Inhibitors of MurJ. (a) Chemical structures of humimycins. The locations of resistance mutations mapped to the MurJTA structure are indicated as spheres. (b) Peptide sequence of LysM and resistance mutations to LysM mapped to the MurJTA structure. (c) Chemical structures of the putative small-molecule inhibitors DMPI, CDFI, Compound C, and Compound D. Resistance mutations to each were mapped to the MurJTA structure. (d) A barcode tabular summary of resistance mutations for each inhibitor and their locations on MurJ. Humimycins appeared to target the portal and cytoplasmic gate of MurJ, while LysM putatively targets the TM2–TM7 region of MurJ facing outside, toward the membrane.
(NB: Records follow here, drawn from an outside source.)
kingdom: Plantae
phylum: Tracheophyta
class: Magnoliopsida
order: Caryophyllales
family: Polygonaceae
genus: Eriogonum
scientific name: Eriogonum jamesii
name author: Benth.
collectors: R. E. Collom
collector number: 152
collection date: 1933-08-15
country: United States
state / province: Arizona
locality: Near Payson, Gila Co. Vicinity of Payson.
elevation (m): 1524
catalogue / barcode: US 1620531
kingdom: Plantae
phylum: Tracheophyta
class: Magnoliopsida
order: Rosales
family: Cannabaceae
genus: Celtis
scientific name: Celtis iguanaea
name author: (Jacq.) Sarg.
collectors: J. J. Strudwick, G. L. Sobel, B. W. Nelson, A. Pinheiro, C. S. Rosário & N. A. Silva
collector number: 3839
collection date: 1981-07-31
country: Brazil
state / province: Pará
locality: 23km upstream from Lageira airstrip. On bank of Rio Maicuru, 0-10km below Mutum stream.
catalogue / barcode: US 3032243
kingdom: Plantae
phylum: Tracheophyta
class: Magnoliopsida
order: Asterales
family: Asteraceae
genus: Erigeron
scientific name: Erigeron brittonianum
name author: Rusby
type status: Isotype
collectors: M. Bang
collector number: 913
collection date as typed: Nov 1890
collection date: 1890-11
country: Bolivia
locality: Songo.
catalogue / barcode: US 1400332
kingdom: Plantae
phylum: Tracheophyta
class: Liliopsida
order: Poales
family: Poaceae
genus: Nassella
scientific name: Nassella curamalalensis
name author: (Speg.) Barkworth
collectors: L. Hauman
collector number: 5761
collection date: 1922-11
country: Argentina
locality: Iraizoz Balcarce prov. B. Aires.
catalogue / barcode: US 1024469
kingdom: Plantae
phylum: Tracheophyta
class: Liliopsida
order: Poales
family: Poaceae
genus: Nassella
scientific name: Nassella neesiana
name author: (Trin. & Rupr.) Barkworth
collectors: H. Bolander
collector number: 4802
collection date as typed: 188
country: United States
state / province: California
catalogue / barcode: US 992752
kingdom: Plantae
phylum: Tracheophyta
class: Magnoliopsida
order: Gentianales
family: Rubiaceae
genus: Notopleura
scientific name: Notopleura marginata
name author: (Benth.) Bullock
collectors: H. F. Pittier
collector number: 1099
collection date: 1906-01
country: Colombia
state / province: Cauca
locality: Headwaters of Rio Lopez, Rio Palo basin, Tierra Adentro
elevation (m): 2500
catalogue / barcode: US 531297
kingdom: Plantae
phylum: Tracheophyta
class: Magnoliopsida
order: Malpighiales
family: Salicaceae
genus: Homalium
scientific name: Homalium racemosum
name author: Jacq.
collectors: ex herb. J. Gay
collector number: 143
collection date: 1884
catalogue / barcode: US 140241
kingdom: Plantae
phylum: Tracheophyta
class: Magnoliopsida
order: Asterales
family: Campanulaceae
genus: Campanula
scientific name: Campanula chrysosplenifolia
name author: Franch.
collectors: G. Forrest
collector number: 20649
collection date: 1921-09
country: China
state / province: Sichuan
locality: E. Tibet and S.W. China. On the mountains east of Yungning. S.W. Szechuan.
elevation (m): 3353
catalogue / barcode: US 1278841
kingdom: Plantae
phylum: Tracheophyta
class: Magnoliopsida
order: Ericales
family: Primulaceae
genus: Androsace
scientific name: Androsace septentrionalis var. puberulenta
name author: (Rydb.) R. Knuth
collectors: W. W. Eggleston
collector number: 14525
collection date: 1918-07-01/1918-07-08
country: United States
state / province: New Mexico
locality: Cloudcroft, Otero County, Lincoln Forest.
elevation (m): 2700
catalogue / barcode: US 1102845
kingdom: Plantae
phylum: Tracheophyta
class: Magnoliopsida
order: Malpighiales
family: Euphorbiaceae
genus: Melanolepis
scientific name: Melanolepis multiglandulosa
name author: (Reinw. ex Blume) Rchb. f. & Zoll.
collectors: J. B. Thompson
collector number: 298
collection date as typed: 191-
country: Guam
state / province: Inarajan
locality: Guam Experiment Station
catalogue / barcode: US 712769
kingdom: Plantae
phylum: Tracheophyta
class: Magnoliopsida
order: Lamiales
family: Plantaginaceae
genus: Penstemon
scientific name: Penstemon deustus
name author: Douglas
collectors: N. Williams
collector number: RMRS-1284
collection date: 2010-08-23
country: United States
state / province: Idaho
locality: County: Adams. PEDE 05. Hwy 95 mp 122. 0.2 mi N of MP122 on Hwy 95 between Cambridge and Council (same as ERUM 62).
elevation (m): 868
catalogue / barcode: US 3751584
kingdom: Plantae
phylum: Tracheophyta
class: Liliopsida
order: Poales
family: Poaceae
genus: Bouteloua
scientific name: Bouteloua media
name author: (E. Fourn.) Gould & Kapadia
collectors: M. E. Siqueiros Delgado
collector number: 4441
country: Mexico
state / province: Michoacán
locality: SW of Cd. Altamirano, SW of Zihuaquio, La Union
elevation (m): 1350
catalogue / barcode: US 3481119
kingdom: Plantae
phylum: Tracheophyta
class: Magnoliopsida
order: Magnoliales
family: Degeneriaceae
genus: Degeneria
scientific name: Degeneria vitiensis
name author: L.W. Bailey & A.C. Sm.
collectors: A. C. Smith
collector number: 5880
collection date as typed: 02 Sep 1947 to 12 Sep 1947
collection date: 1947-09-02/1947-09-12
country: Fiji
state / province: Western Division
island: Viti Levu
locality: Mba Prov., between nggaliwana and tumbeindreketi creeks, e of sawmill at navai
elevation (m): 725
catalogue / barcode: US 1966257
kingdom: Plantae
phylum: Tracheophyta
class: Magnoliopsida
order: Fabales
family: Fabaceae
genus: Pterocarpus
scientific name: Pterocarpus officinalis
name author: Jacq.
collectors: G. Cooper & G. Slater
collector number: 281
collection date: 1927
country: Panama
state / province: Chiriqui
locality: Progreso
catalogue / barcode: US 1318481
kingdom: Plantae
The mechanism of small-molecule inhibitors is less clear due to the small number of resistant mutants that have been isolated.
Abbreviations: CDFI, 2-(2-Chlorophenyl)-3-[1-(2,3-dimethylbenzyl)piperidin-4-yl]-5-fluoro-1H-indole; DMPI, 3-{1-[(2,3-Dimethylphenyl)methyl]piperidin-4-yl}-1-methyl-2-pyridin-4-yl-1H-indole; LysM, phage M lysis protein; MurJTA, Thermosipho africanus MurJ; TM, transmembrane helix.